-- begin --
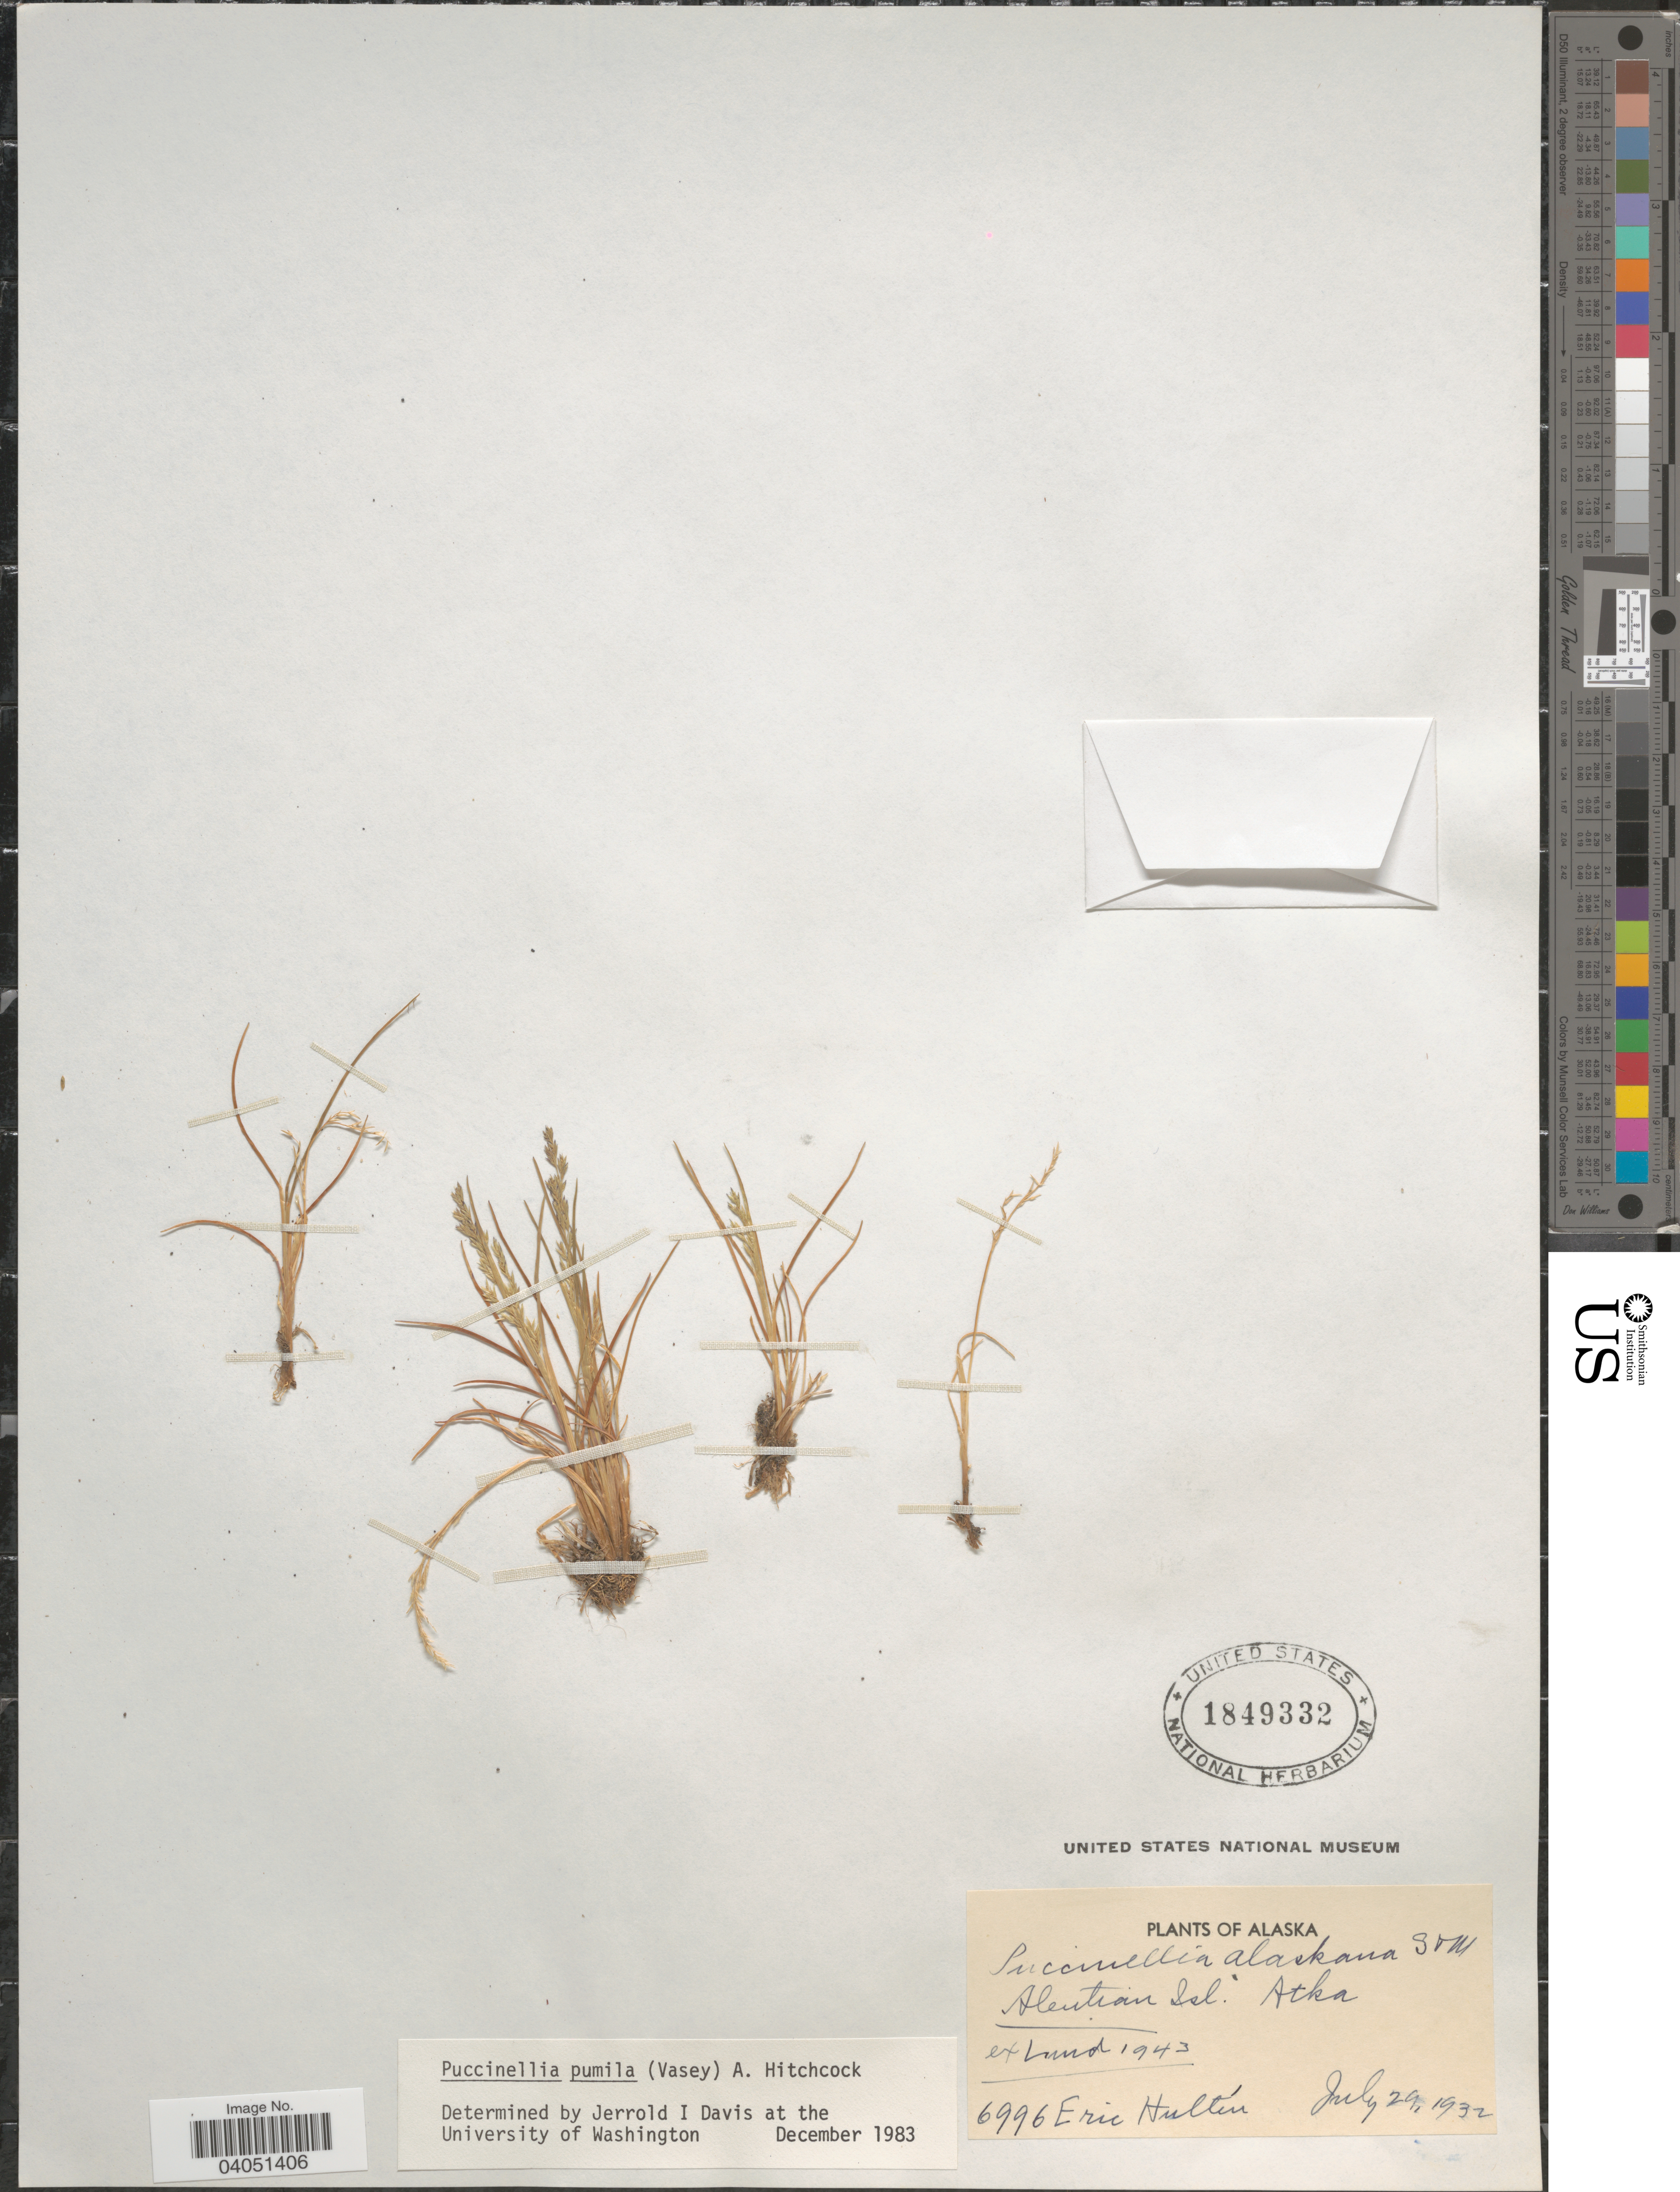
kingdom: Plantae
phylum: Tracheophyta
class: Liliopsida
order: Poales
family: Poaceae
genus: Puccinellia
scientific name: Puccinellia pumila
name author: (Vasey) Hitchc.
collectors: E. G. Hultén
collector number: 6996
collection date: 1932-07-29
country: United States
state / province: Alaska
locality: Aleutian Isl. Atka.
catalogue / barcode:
-- end --
## Problem statement
Render every line of the entries above as a Markdown table with two columns, Row for the line number and Line for the text, skipping blank lines and leaving the pictures out.

## Right answer
| Row | Line |
|---|---|
| 1 | kingdom: Plantae |
| 2 | phylum: Tracheophyta |
| 3 | class: Liliopsida |
| 4 | order: Poales |
| 5 | family: Poaceae |
| 6 | genus: Puccinellia |
| 7 | scientific name: Puccinellia pumila |
| 8 | name author: (Vasey) Hitchc. |
| 9 | collectors: E. G. Hultén |
| 10 | collector number: 6996 |
| 11 | collection date: 1932-07-29 |
| 12 | country: United States |
| 13 | state / province: Alaska |
| 14 | locality: Aleutian Isl. Atka. |
| 15 | catalogue / barcode: |